Just Something Interesting


Believe it or not, every device illustrated on these pages has been granted a patent by the government. Nutty or Novel — which?


Air-Filled Balloons Salvage Sunken Ships



SEEKERS after sunken Spanish galleons loaded with pieces of eight will have to equip themselves with balloons in addition to horse pistols, cutlasses, and other piratical impedimenta if they are to be strictly up-to-date in the matter of ship salvaging. The drawing at the left, taken from patent office records, shows how one inventor proposes to raise sunken ships by hooking deflated balloons into the rigging. When air is blown into the balloons through the tubes the buoyancy thus gained is expected to send the wreck shooting to the surface, and there you are. All you have to do is tow the ship to port, cash in on your work, and go out again to repeat the performance. Of course, if a school of swordfish should happen along and puncture the balloons the ship would sink to the bottom again.

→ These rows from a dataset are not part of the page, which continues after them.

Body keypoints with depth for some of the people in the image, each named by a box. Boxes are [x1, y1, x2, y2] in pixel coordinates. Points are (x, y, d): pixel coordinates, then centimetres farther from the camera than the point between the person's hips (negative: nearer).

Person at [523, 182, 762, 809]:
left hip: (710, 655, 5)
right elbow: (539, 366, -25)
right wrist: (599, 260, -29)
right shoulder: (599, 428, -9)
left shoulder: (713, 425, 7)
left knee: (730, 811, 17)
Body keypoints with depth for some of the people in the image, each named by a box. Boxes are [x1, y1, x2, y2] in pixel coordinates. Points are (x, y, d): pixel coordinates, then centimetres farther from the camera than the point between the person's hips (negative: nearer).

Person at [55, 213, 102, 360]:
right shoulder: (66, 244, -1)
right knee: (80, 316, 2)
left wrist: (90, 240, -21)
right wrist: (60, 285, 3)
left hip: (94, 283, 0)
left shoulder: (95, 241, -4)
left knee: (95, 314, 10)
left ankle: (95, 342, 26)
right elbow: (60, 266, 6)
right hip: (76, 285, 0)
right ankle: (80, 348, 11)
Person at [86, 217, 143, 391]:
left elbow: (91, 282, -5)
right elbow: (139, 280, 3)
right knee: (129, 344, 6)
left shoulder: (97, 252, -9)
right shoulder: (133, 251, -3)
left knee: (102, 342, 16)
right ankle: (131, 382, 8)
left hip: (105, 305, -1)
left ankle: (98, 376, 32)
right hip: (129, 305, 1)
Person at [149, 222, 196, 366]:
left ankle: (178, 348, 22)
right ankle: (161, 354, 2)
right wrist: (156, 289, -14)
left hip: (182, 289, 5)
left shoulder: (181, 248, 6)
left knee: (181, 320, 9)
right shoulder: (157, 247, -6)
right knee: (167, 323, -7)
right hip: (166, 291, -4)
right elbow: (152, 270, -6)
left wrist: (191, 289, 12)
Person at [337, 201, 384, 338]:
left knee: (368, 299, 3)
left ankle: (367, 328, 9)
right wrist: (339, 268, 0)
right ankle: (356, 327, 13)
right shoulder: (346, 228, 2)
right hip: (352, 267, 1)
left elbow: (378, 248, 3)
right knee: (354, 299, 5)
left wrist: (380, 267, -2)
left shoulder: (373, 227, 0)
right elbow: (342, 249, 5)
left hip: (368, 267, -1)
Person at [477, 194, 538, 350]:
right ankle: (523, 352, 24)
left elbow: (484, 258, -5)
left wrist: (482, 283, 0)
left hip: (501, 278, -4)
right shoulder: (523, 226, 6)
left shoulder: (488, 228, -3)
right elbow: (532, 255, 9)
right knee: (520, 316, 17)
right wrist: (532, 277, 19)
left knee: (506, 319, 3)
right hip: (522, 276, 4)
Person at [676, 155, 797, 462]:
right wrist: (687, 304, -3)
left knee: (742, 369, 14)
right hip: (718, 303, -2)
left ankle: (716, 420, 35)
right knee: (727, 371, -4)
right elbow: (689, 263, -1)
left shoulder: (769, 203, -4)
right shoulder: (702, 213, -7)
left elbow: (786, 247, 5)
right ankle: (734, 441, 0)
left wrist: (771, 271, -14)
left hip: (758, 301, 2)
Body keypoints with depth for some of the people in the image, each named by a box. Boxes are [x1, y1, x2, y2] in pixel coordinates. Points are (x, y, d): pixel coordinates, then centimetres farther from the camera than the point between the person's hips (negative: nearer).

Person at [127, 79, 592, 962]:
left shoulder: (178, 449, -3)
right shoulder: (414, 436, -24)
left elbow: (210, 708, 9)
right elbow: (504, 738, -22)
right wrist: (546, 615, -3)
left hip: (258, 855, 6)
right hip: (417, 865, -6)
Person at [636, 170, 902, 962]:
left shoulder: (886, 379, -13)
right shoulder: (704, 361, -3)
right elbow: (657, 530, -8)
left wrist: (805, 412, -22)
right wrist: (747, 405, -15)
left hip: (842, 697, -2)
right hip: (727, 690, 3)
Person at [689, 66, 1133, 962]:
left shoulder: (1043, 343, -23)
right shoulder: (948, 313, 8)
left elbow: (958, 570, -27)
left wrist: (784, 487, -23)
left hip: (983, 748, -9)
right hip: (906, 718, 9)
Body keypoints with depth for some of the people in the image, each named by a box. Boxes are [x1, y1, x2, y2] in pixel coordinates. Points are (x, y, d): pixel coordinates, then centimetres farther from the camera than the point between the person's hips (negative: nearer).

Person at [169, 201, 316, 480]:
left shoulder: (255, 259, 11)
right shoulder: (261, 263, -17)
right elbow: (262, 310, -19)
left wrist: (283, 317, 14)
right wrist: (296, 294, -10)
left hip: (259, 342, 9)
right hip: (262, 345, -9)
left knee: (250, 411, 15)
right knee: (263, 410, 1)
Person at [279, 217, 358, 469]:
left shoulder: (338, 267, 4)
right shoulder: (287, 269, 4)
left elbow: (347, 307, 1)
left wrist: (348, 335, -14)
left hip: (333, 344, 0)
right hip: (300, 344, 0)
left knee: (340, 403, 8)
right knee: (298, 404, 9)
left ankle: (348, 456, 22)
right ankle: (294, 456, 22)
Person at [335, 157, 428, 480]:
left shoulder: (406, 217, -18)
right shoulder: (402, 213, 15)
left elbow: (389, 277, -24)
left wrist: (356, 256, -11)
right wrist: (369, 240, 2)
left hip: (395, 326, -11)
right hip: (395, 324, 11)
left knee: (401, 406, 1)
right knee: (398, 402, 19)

Novel One-Wheeled Vehicle Propelled by Hand Crank



“Over the hill and down the dale we go, on a unicycle built for one”— or words to that effect. The new idea for individual transportation at low cost, shown in the drawings below, has been patented by its inventor. If one gets tired of whirling along in the wheel for relaxation, it is easy for the driver to sell his services to sportsmen who would like to have their tennis courts flattened out under a good roller. A study of the patent drawing, shown in the insert, shows how motion is accomplished. The gentleman in the driver’s seat seems to have but one leg, no eye at all, and a mustache whose delicate curl must require his constant attention.


Glass Cubes Preserve Departed Ancestors



CEMETERIES will be as out of date as yesterday’s newspaper if the inventor of this idea for pouring glass over the dead, illustrated above, succeeds in convincing the public that a nice rectangle of cut glass is what the well dressed corpse will wear. Presumably the glass can be tinted in shades of pink, green or lavender to suit the personality of the deceased. When a sufficient number of relatives have passed on and have been properly glassed in, a very attractive gallery of ancestors can be arranged in the basement, along the front porch, or in an odd corner of the attic. Visitors can be admitted at the discretion of proprietors of the museum, and if the family is so fortunate as to own a well-known murderer in its collection, a neat sum can be collected by selling tickets of admission at a modest fee. Visiting children, however, must be carefully warned not to chip the glass by throwing stones and other missiles.


Luminous Cat Picture Frightens Timid Mice



INSTEAD of laying out money for cheese and traps, the housewife who wants to rid her home of mice can secure a life size picture of a cat which is covered with a luminous substance guaranteed to scare a mouse out of a week’s growth. Once the cat pictures have been placed in strategic spots through the house, a mouse exodus which would delight the Pied Piper of Hamelin is bound to follow—little mice, big mice, and in-between mice treading on each other’s heels in their eagerness to get away from there.


Skull Marker for Poison Liquor



DESIGNED especially to warn grandpa that he has grabbed the carbolic acid instead of mouth wash when he reaches for a bottle in a darkened medicine chest, the skull-shaped container pictured at the left is also an appropriate bottle for bootleggers to use in delivering their product, some of which is reported to react on the human system in much the same way as prussic acid. With its touching reminder of what you will look like if you drink its poisonous contents, the skull bottle has been granted a patent by the government as a safety aid, the idea being that you will stop, look and listen when you uncork the skeleton in your closet. The bottle can also be used to scare the children when they are misbehaving.